Egg prices rose 3.2% from November to December, the biggest increase for any grocery item, according to the CPI. They are up 37% since December 2023.

Brandon Bell | Getty Images News | Getty Images

Gasoline inflation also rose, with prices rising 4.4% from November to December, according to CPI data.

Consumers may not see that in the real world: Average prices at the pump fell about two cents last month, from $3.03 on Dec. 2 to $3.01 per gallon on Dec. 30, according to the weekly Energy Information Administration. facts.

Federal statisticians adjust inflation data for seasonal patterns; Gasoline prices fell less than normal in December, and the CPI recorded this lower-than-normal decline as an increase in inflation, Seydl said.

According to the CPI, gasoline prices have fallen by more than 3% in the past year. Groceries increased by 1.8%.

Shelter inflation continues to retreat

Meanwhile, there were some bright spots in the CPI report, such as shelter.

The 4.6% annual inflation for housing, December was the lowest since January 2022. As the largest component of the price index, it has a significant impact on the inflation trajectory.

Economists prefer to look at a measure known as the “core” CPI, which ignores volatile food and energy prices, for a more accurate read of underlying inflation dynamics.

The picture is better there: Core CPI fell to 0.2% monthly in December, after remaining at 0.3% monthly since August. Annual core inflation fell from 3.3% to 3.2%.

Core inflation falls to 3.2% in December, lower than expected

“It is encouraging that inflation continues to decline slowly but surely,” said Mark Zandi, chief economist at Moody’s.

“The only difference between where we are now and the Fed’s target is housing cost growth,” he said. “That is now definitely slowing down.”

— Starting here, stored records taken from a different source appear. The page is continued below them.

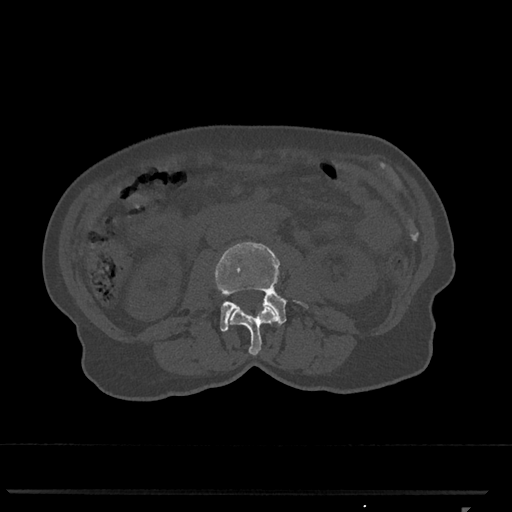
CT including the spine, one axial slice. Reconstruction kernel Br40s/3. 120 kVp. Bone window (W 1800 / L 400 HU). 0.5 mm slice thickness. 512 × 512 image matrix. Female patient, age 62 years. Case-level facts recorded for this patient, not image findings: primary cancer: renal.
Annotated regions visible in this slice (semi-automatic segmentation, software-assisted and operator-edited):
- L2 vertebra: box from (x=228, y=305) to (x=278, y=356) px
- L3 vertebra: (x=215, y=242)–(x=308, y=332)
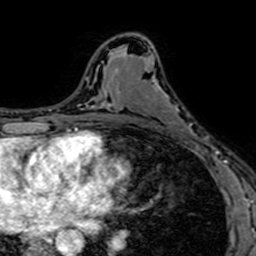
Breast MRI (dynamic contrast-enhanced), one axial slice. Slice 40 of 64 in the series (ordered by position). Cropped to one breast. Dynamic contrast-enhanced series, time point 2 of 7 at this slice position (early post-contrast). 1.5 T. TE 2.6 ms, TR 5.2 ms. 2.5 mm slice thickness. 256 × 256 image matrix. Female patient.
Annotated regions visible in this slice (semi-automatic segmentation, software-assisted and operator-edited):
- enhancing-tissue mask used for the functional tumour volume (all voxels passing the contrast-enhancement thresholds inside the analysis volume; usually the tumour): bounding box (x1, y1, x2, y2) in pixels: (153, 80, 204, 153)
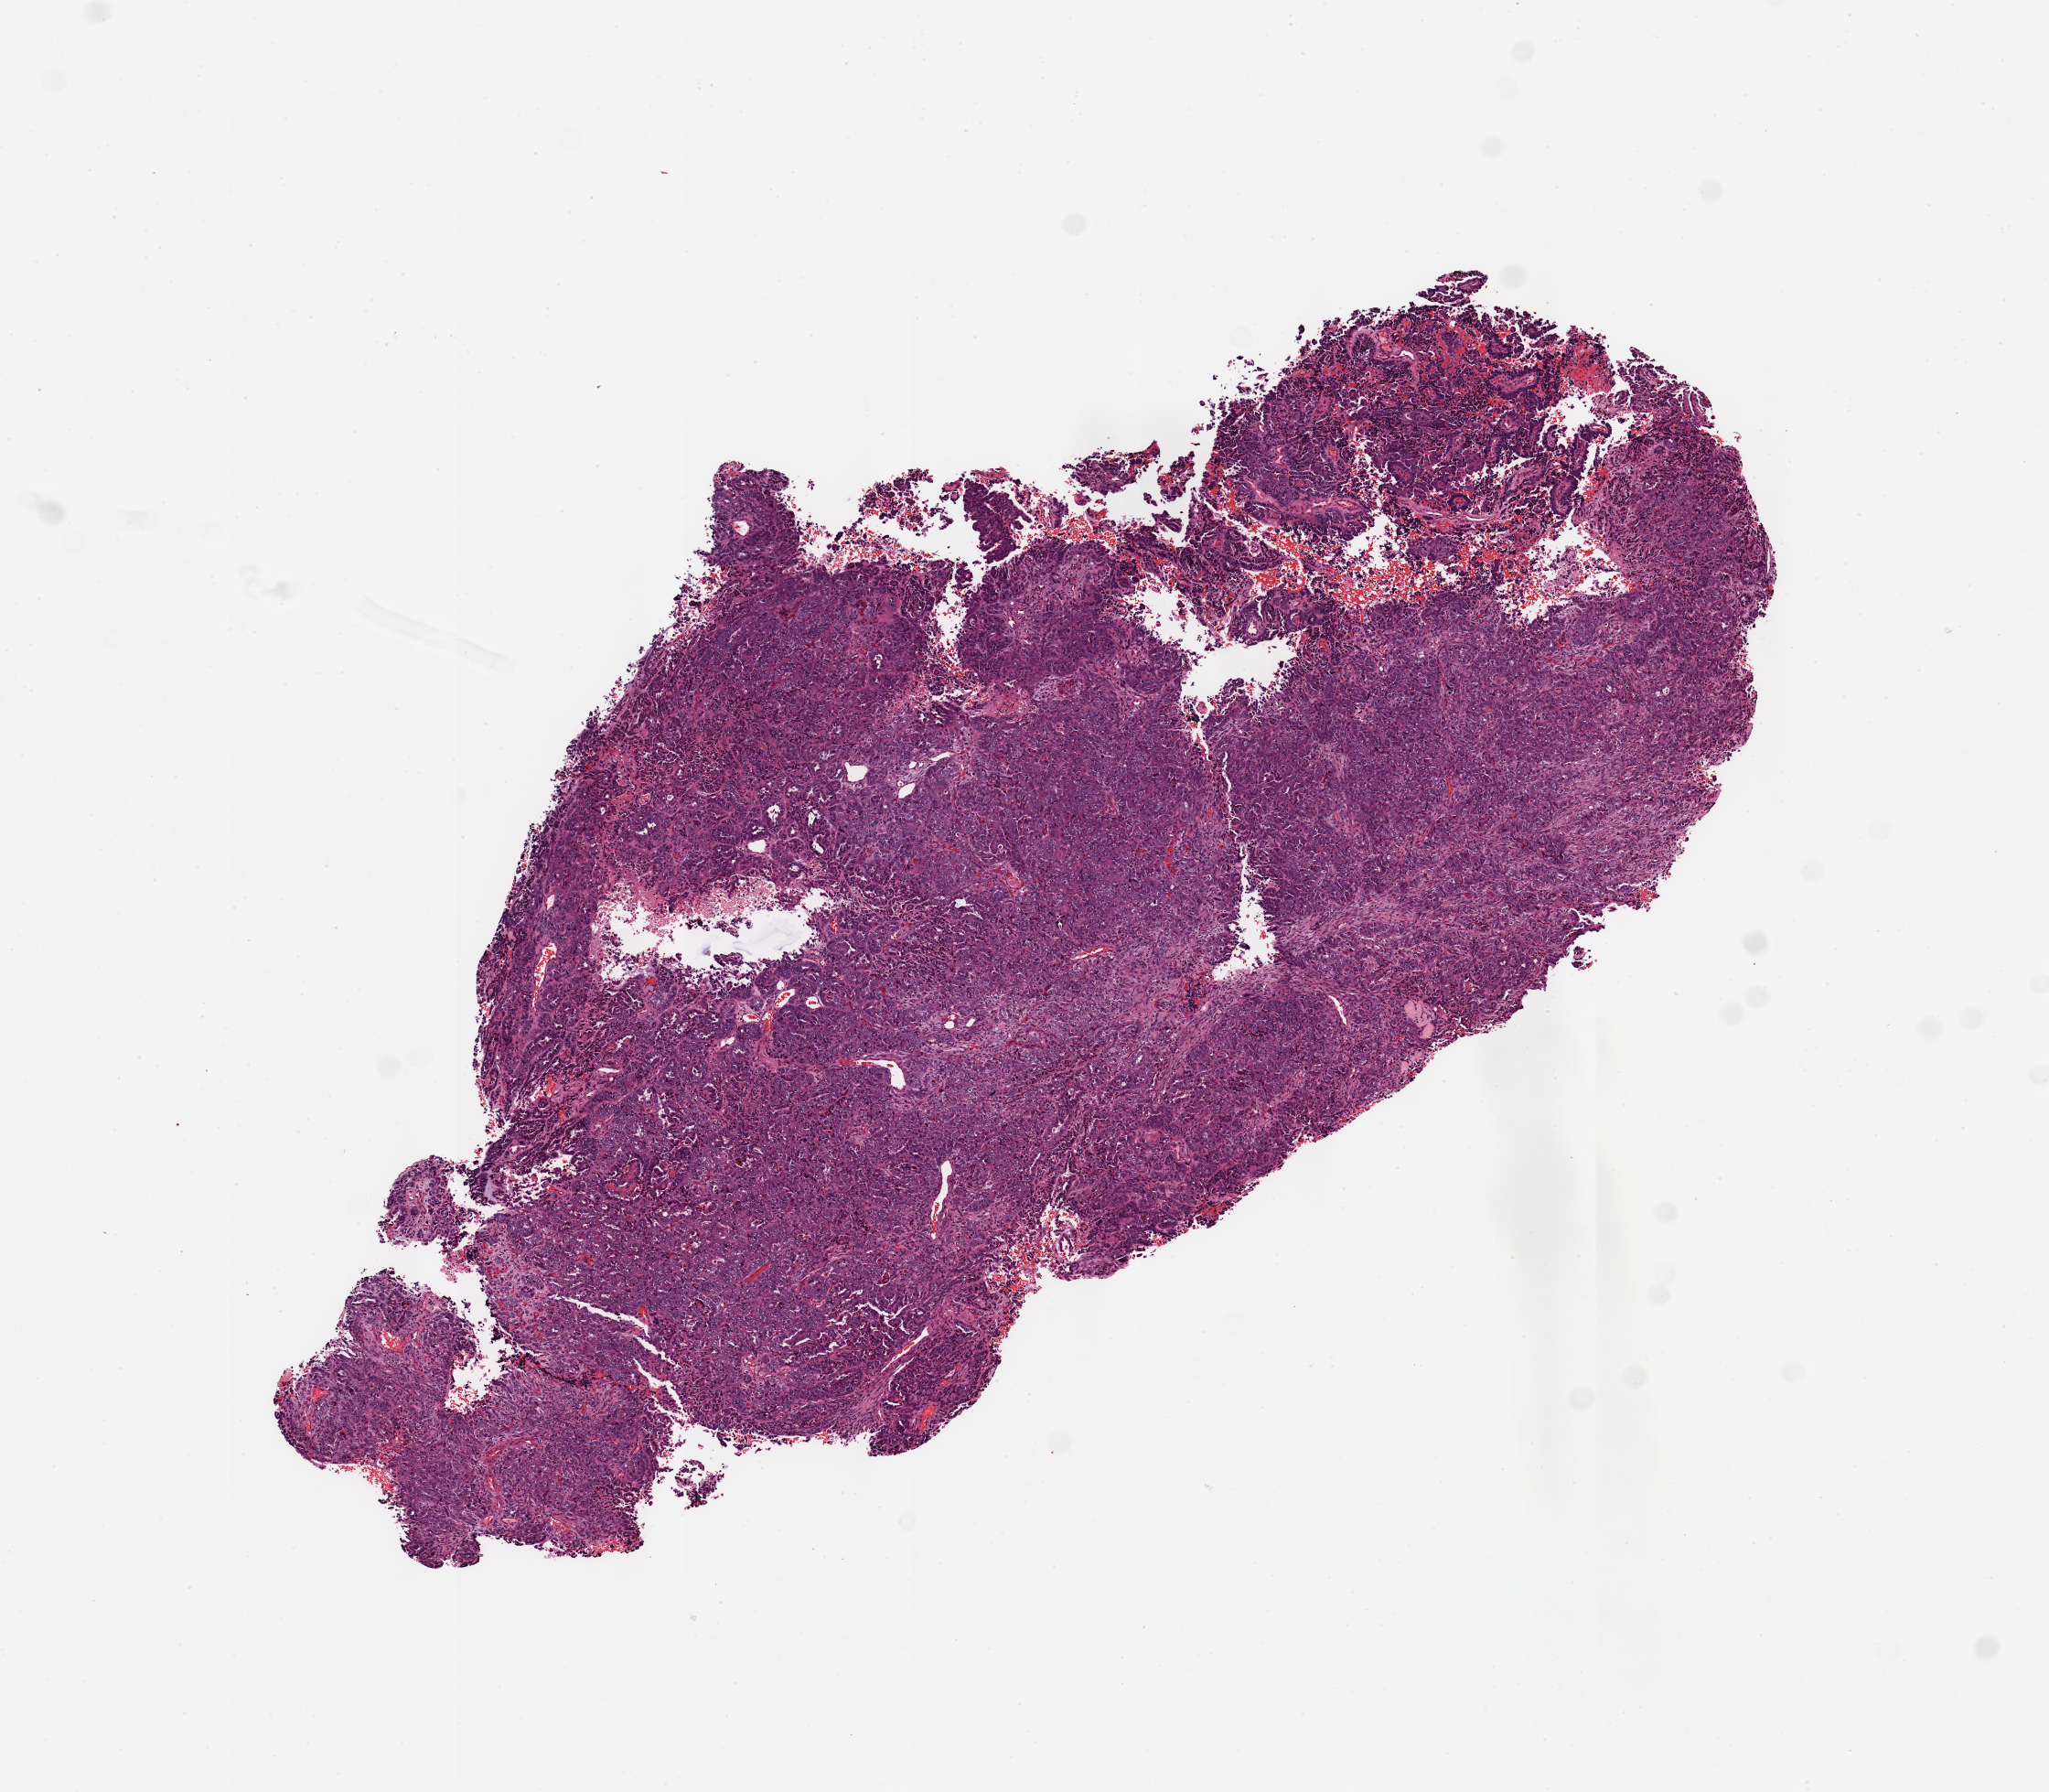
Digitized H&E-stained tissue section (whole slide), a low-resolution overview of the entire scanned area, about 8.9 x 7.7 mm (slide scanned at 20x), tumour tissue sample, sampled site: uterus. Female, 73 y/o. Histologic grade: G3 (poorly differentiated). Slide review estimates, as recorded: tumour nuclei 98%, necrosis 2%.
Histologic diagnosis: Endometrioid adenocarcinoma, NOS. AJCC pathologic stage: I.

Zandi estimates that inflation could return to target levels in the spring or summer, barring any speed bumps from the Trump administration’s policies.

Wage growth continued to cool in December, even as the labor market remained strong: Average hourly wage grew 3.9% annually last month, up from 4% in November, according to a separate Bureau of Labor Statistics report issued Friday.

This is important because labor is a major input cost for businesses, especially those in service industries such as the leisure and hospitality sectors. Companies can raise prices when wage growth peaks.

Trump’s tariff threat could impact consumer purchasing

Elsewhere, airfares rose 3.9% from November to December, after rising 0.4% the month before. Prices for used cars and trucks rose 1.2% during the month and prices for new vehicles rose 0.5%.

Increases for new and used vehicles “point to a continued surge in demand for replacement vehicles following October’s hurricanes, which will be further boosted by the California wildfires,” Thomas Ryan, North American economist at Capital Economics, wrote on Wednesday in a note.

Car insurance prices rose 0.4% this month and have risen 11% since December 2023.

This is largely due to a lag effect from high vehicle inflation earlier in the pandemic, economists said. Car prices are included in motor vehicle insurance: when prices are high, insurers’ costs for replacing vehicles after a car accident are also much higher.

At least some of the recent increase in car prices may be the result of consumers accelerating their purchases — increasing demand — to avoid potential tariffs imposed by the Trump administration, Seydl said.

Data from a recent University of Michigan Consumer Sentiment Survey “suggests that consumers are increasingly concerned about the likely stagflationary impact of Trump’s policy plans,” Stephen Brown, deputy chief North America economist at Capital Economics, wrote Friday.

“The expectation of tariffs means consumers are judging that it is a better time to buy durable goods,” he wrote.